Carpenter, Cards stymie Manny, Dodgers

Published Jul. 16, 2010 5:05 a.m. ET

Chris Carpenter looked like an All-Star again. The break did Clayton Kershaw no good at all.

Improved mechanics allowed Carpenter to go after hitters instead of trying to trick them. He was in command, allowing four hits in eight innings of a 7-1 victory over the Los Angeles Dodgers on Thursday night.

''I definitely felt better,'' Carpenter said. ''I've still got some work to do, but no question it was way better than it's felt the last two times.''

Rookie Allen Craig got the first two RBIs of his career without a hit off Kershaw (9-5), who dug his own hole with consecutive walks on 11 pitches to start the Cardinals' two-run first, meriting a quick visit from pitching coach Rick Honeycutt. Kershaw also got tagged with a liner off his right leg for an infield hit by Aaron Miles in the second and allowed four earned runs in 4 1-3 innings with one strikeout.

''Just a rough night,'' Kershaw said. ''You saw it, I made some all right pitches. I was out of rhythm early.''

Kershaw fanned 12 in his last pre-All-Star break outing a week ago in a victory over the Cubs, but faltered mostly due to a lack of control against a lineup that featured eight right-handed bats.

''No command,'' manager Joe Torre said. ''His breaking ball had no sharpness to it. He hadn't pitched in a week, you've got to chalk it up to that.''


The lone left-handed hitting starter, Colby Rasmus, walked and doubled in three at-bats against Kershaw.

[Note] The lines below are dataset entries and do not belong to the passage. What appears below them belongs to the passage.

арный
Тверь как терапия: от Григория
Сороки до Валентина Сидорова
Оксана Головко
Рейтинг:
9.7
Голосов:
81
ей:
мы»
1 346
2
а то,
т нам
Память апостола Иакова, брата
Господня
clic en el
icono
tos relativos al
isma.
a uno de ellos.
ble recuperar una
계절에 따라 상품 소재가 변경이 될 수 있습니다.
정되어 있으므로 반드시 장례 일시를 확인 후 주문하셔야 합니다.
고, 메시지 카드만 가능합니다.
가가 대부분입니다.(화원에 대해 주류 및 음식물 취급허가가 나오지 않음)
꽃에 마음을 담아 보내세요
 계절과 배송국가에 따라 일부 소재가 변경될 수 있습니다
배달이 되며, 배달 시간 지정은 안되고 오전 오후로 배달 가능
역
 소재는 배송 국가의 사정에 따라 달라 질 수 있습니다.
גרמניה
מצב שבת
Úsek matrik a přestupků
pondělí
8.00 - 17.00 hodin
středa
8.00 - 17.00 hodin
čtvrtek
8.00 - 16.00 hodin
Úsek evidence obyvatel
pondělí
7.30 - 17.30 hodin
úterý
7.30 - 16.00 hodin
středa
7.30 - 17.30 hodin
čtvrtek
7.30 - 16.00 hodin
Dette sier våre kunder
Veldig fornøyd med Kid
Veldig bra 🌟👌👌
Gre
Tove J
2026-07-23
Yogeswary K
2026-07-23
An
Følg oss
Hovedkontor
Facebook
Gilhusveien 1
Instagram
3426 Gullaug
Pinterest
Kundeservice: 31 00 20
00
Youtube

''He's aggressive and I'm aggressive, so it's a good matchup,'' Rasmus said.

Andre Ethier homered and singled for the Dodgers, who committed errors on consecutive plays in St. Louis' two-run fourth.

Carpenter (10-3) and the Giants' Tim Lincecum were the only two National League pitchers not used in the All-Star game, by arrangement because both had starts scheduled for Thursday. The right-hander looked much sharper than in a pair of losses before the break in which he permitted 11 runs in nine innings. He retired the first seven batters to open the game, and eight in a row after Ethier's 15th homer with one out in the fourth.

''That's six days rest, and he was strong,'' manager Tony La Russa said. ''He was nails all night long.''

Carpenter struck out six with no walks. He's 6-0 with a 1.77 ERA against the Dodgers, including seven scoreless innings June 8 at Los Angeles without a decision, and 19-4 against the NL West.

Two of Albert Pujols' three hits came off Kershaw, who allowed one run in 15 innings in two previous starts in St. Louis. Counting a first-round playoff sweep last October, St. Louis had lost six in a row to the Dodgers.

Manny Ramirez was 0 for 3 with a fielding error in left after being activated from the 15-day disabled list earlier in the day. Ramirez misplayed the bounce on Yadier Molina's single to open the fourth and shortstop Rafael Furcal followed with a wild relay to the plate on Miles' RBI single as the Cardinals took a 4-1 lead.

Plenty of cushion for Carpenter.

''He's so good,'' Torre said. ''He knows what to do with the lead. He frustrates you because he can pitch in and around the strike zone and he can throw a strike any time he wants.''

Rookie Jon Jay, a defensive replacement in right field in the sixth inning, had an RBI double in the seventh to extend his hitting streak to 12 games. He's batting .500 (19 for 38) during the longest current streak in the league.

Felipe Lopez had been 0 for 13 against Kershaw before his RBI double in the fourth. Craig, recalled from Triple-A Memphis earlier in the day, had a run-scoring groundout and sacrifice fly.

NOTES: Kershaw failed to qualify for a victory for only the third time in 19 starts. He had allowed two or fewer runs in nine of his previous 12 outings. ... Carpenter hasn't lost three straight decisions since 2002, when he lost four in a row with the Blue Jays. ... Carpenter has allowed 15 homers, 11 with the bases empty, after surrendering seven all last season. ... The Cardinals are 12-3 against the Dodgers at 5-year-old Busch Stadium.